Ich überlegte fieberhaft. »Doch, bestimmt. Immerhin haben Sie diese Vermisstenanzeige aufgegeben. Wenn also irgendwo eine anonyme Leiche auftaucht, wird man wohl so schlau sein und die Liste der verschwundenen Personen abgleichen und dann…«
»Vielleicht«, sagte Lauenstein. »Vielleicht auch nicht. Das ist alles viel zu unsicher. Ich muss es aber jetzt wissen, verstehen Sie?«
Er lehnte sich plötzlich über den Tisch und ergriff meine Hand. »Bitte sagen Sie mir, was mit der Leiche passiert ist«, flehte er mich beinahe an.

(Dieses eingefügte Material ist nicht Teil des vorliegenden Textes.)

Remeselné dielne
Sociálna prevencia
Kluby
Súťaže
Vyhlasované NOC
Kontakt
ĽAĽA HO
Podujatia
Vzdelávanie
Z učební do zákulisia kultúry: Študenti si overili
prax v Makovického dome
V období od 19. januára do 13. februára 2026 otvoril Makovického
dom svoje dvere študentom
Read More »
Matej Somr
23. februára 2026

Oho, Generalangriff. Ich war nervös, bekam kaum einen Ton heraus. »Wie kommen Sie darauf, dass ich…«
»Die Nachbarin von gegenüber hat Ihren Wagen am Tag nach meiner Abreise aus meiner Einfahrt kommen gesehen.«
Die alte Schnepfe!
»Ich weiß, dass Sie noch mal da waren. Sie sind der einzige Mensch außer meiner Mutter und mir, der einen Schlüssel hat. Was haben Sie in meinem Haus gemacht? Und wo um Himmels willen ist die Leiche?«
Seine Stimme war immer lauter geworden, allerdings nicht vor Wut, sondern eher vor Verzweiflung. Die Hand, die erst auf meinem Arm lag, zog an meinem Ärmel. Je zappeliger Lauenstein wurde, desto ruhiger wurde ich. Diesen Wesenszug hatte ich von meiner Oma, da war sich die ganze Familie einig. In unserer Familie sind die Frauen das starke Geschlecht.
»Als ich montags zum Putzen kam, habe ich vor dem Tor einen Obdachlosen gesehen und, nachdem ich bei Ihnen geputzt habe, die Kühlraumtür nicht ordentlich verschlossen.«
Lauenstein hing an meinen Lippen.
»Wegen der offenen Tür bin ich am nächsten Tag zurückgekommen. Ich hatte Angst, dass ein Einbrecher durch den Kühlraum in Ihr Haus kommt und alles ausräumt.«
»Und da sind Sie direkt über die Leiche gestolpert«, flüsterte Lauenstein.
»Ich dachte, es sei der Obdachlose, der sich ein nettes Plätzchen gesucht hätte«, erklärte ich. »Also habe ich ihn weggeschafft.«
Lauenstein starrte mich mit entsetzt aufgerissenen Augen an. »Sie haben nicht die Polizei gerufen? Oder einfach die Tür zugemacht und das Weite gesucht?«
So, wie er das sagte, klang es, als seien beide Handlungsweisen vollkommen richtig und vernünftig gewesen. Waren sie vermutlich auch. Aber ich hatte das Problem auf meine Art lösen wollen. Ich schüttelte beschämt den Kopf.
»Wohin haben Sie ihn gebracht?«
»Das kann ich Ihnen nicht sagen.«
Er stierte mich unverwandt an und ich fühlte, wie mir das Blut in die Wangen schoss, und hörte es in den Ohren rauschen. Ich blinzelte, drehte den Kopf weg. Meine Augen wanderten über die Fensterbank, auf der der sterbliche Überrest einer Basilikumpflanze langsam zu Staub zerfiel. Asche zu Asche, Staub zu Staub. War ich denn nur noch vom Tod umgeben?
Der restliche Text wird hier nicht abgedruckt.